**TEXTAUSZUG**.
Carol Iancu. Les juifs en Roumanie, 1919-1938: De l'emancipation a la marginalisation. Paris et Louvain: E. Peeters, 1996. 432 pp. ISBN 978-2-87723-230-2.
Reviewed by Armin Heinen (Universität des Saarlandes)
Published on HABSBURG (August, 1997)
Verpasste Chance: Carol Iancus Geschichte der Juden in Rumänien, 1919-1938
Wie kein zweiter scheint Carol Iancu qualifiziert, eine Geschichte der Juden in Rumaenien zwischen 1919 und 1938 vorzulegen. Seine Dissertation, die 1978 erschien, hat das Thema fuer die Jahre 1866 bis 1919 behandelt.[1] Dort schildert er den Prozess des Ausschlusses der juedischen Bevoelkerung aus Politik und Wirtschaft Rumaeniens bis zur Emanzipation 1919. Weiterhin thematisiert er den intellektuellen Antisemitismus und skizziert die Sozial- und Kulturgeschichte der juedischen Bevoelkerung. Ohne Zweifel handelt es sich bei diesem Buch um ein Standardwerk.
Nun hat sich Iancu der Geschichte der Juden Rumaeniens in den Jahren nach 1919 zugewandt und diese in seiner franzoesischen These d'Etat ausfuehrlich untersucht. Wie bei franzoesischen Habilitationsschriften ueblich, umfasst der Text weit mehr als tausend Seiten. So sah sich der Autor gezwungen, die Studie in mehreren Teilen getrennt zu veroeffentlichen. Der erste Band erschien unter dem Titel L'Emancipation des Juifs de Roumanie, 1913-1919 in Montpellier 1992, der zweite unter dem Titel Le combat international pour l'emancipation des Juifs de Roumanie in Tel Aviv 1994.[2] Der dritte und eigentliche Hauptteil liegt nun vor.
Die Einleitung des vorzustellenden Bandes ist eher kurz gehalten. Deutlich wird, dass Iancu der Zugang zu archivalischen Quellen in Rumaenien selbst versperrt blieb. Lediglich zeitgenoessische Zeitungen durfte er waehrend seiner Studienaufenthalte in Rumaenien vor 1989 einsehen. Die beabsichtigte Sozialgeschichte konnte er auf dieser Quellenbasis nicht realisieren, und so richtet sich der Blick einseitig auf die politisch-rechtliche und kulturelle Entwicklung Rumaeniens sowie der dort lebenden juedischen Bevoelkerung. Nutzen konnte Iancu dagegen die reichen Bestaende der Alliance israelite universelle, des Archivs des franzoesischen Aussenministeriums in Paris, die Materialien verschiedener Dokumentationsstellen in Jerusalem sowie des Voelkerbundsarchivs. Dass eine solche Quellenbasis nicht unproblematisch ist und die Ergebnisse der Studie stark gefaerbt hat, wird noch zu besprechen sein.

**DATENTEIL**.
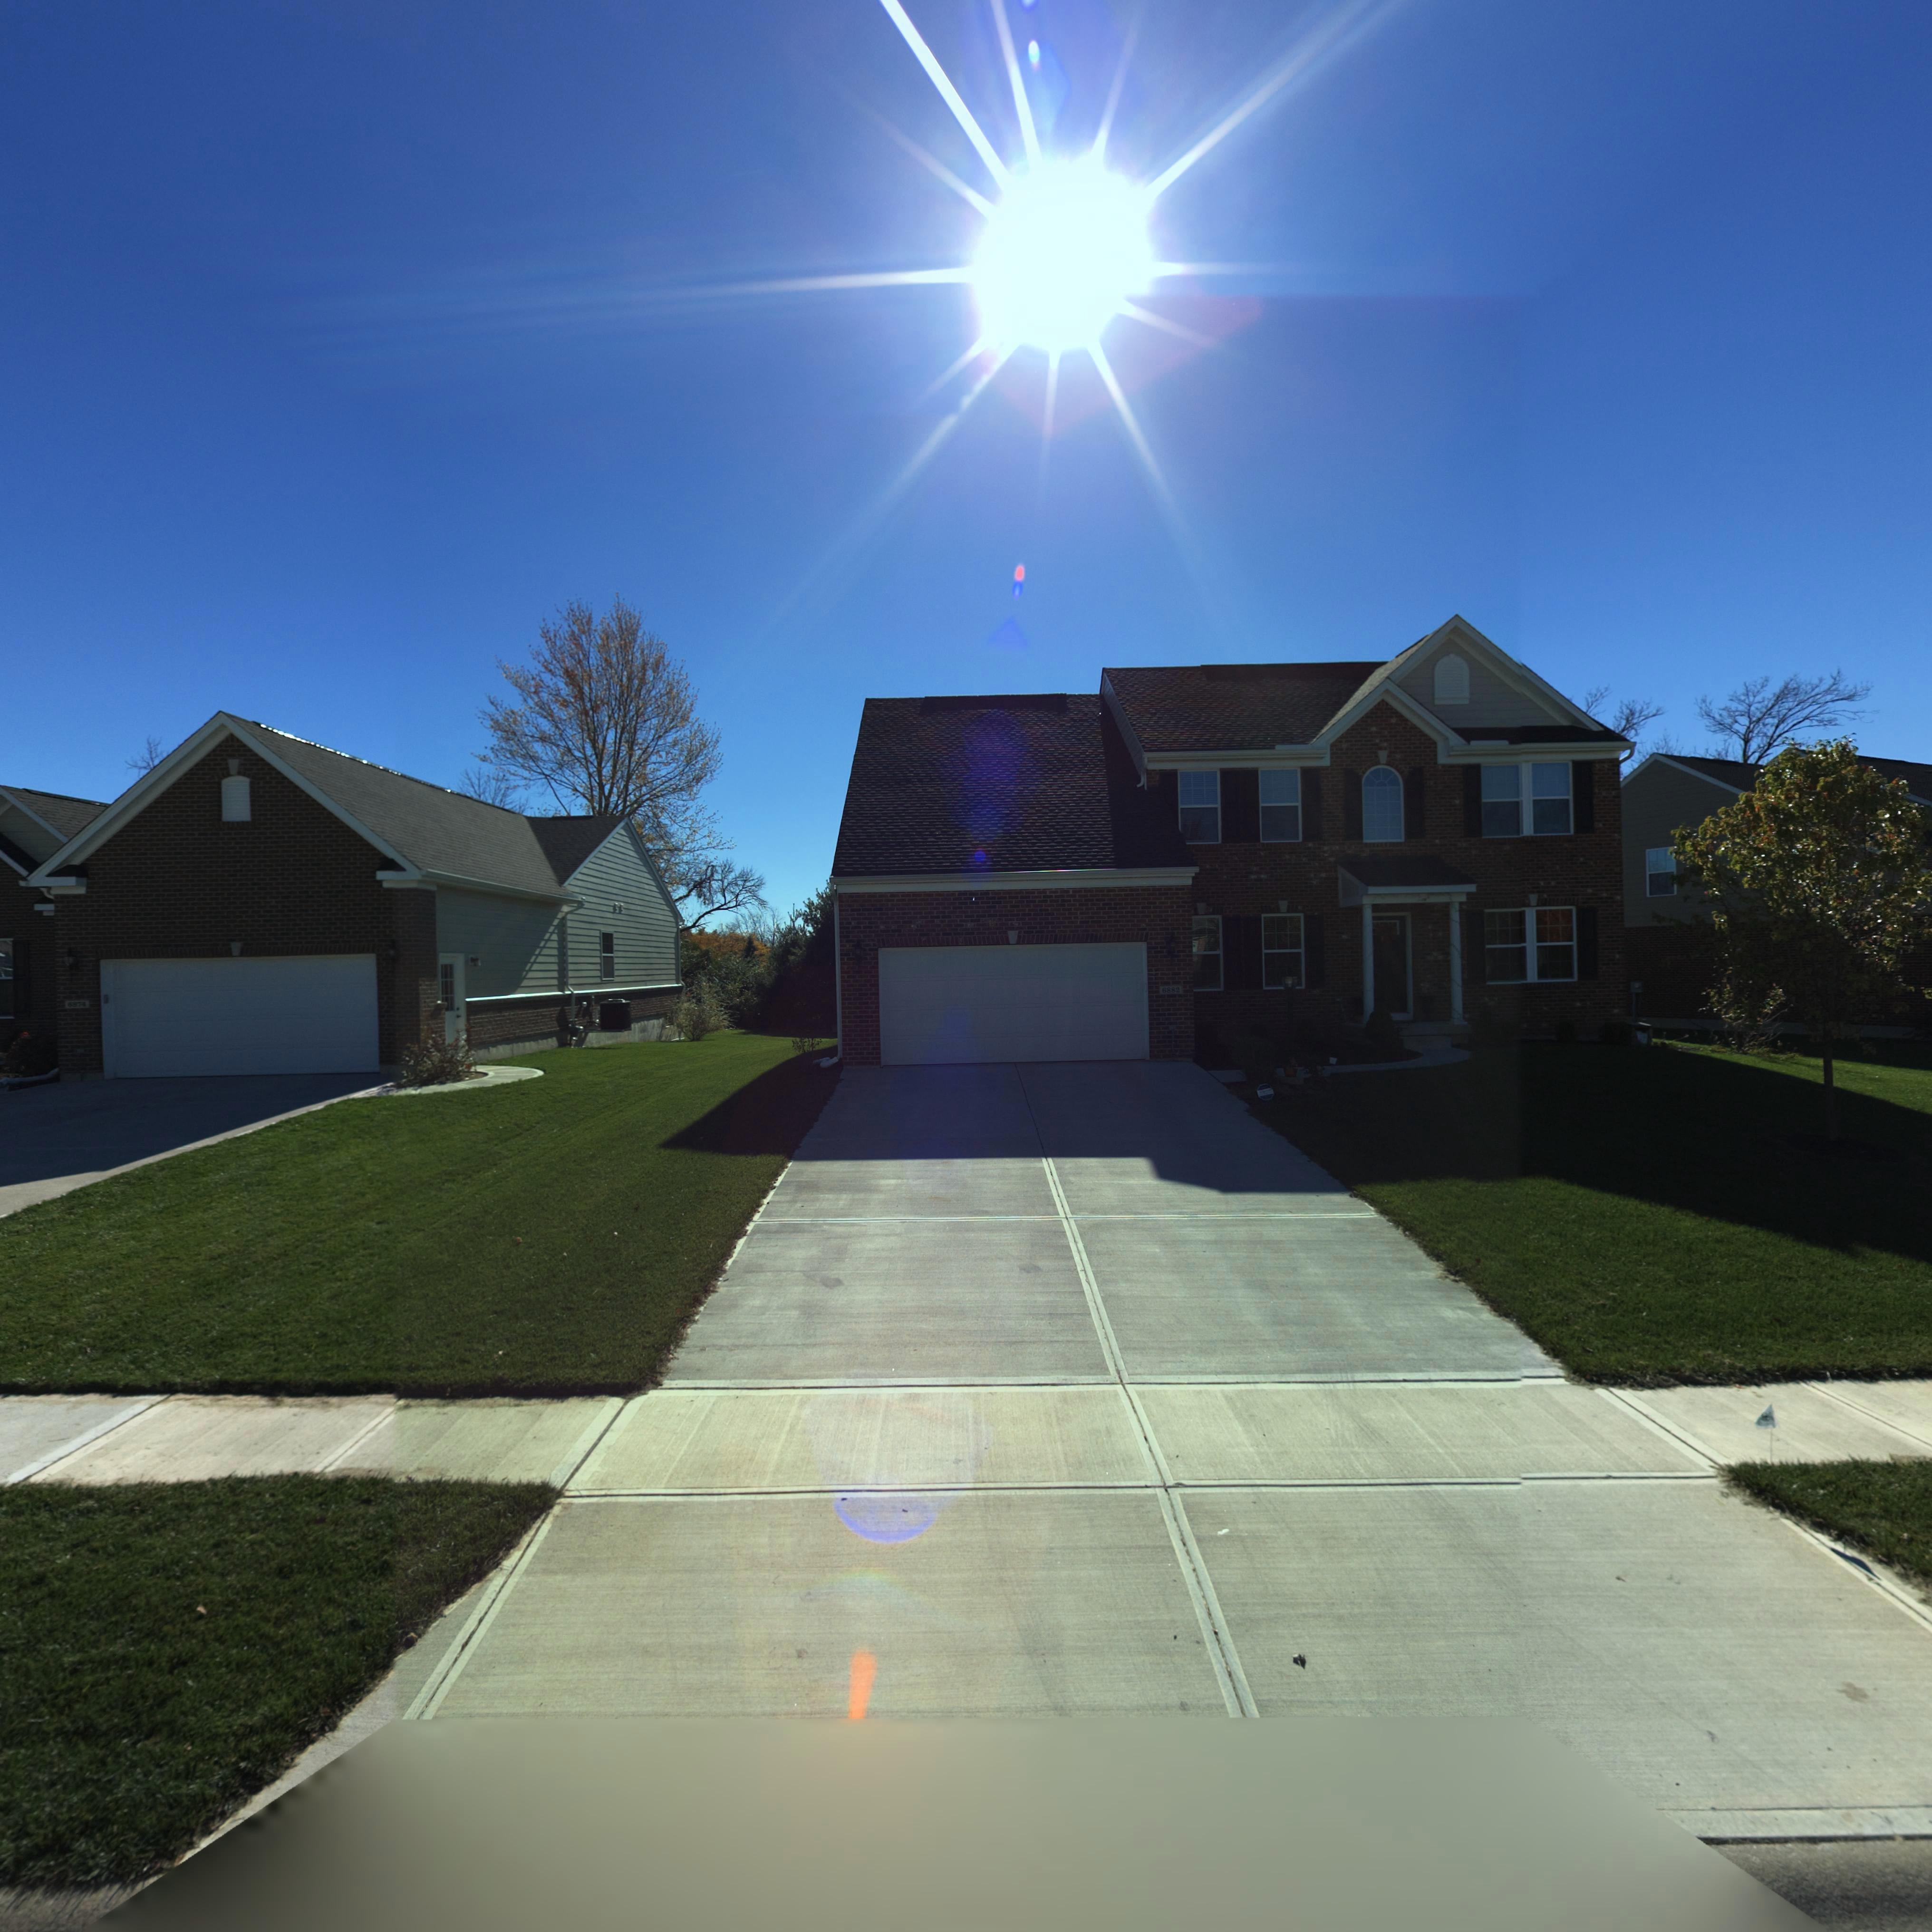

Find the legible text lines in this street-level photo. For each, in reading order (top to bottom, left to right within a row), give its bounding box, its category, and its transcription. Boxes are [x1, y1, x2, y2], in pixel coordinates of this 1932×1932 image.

[1161, 986, 1180, 994] StreetNumber: 6882
[67, 1001, 87, 1007] StreetNumber: 6*74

**ZIEL DER AUFGABE**.
Geben Sie aus dem Textauszug oben alles von „Carol Iancu. Les“ bis hinunter zu „(Universität des Saarlandes)“ wortgetreu wieder.

**GELÖSTE AUFGABE**.
Carol Iancu. Les juifs en Roumanie, 1919-1938: De l'emancipation a la marginalisation. Paris et Louvain: E. Peeters, 1996. 432 pp. ISBN 978-2-87723-230-2.
Reviewed by Armin Heinen (Universität des Saarlandes)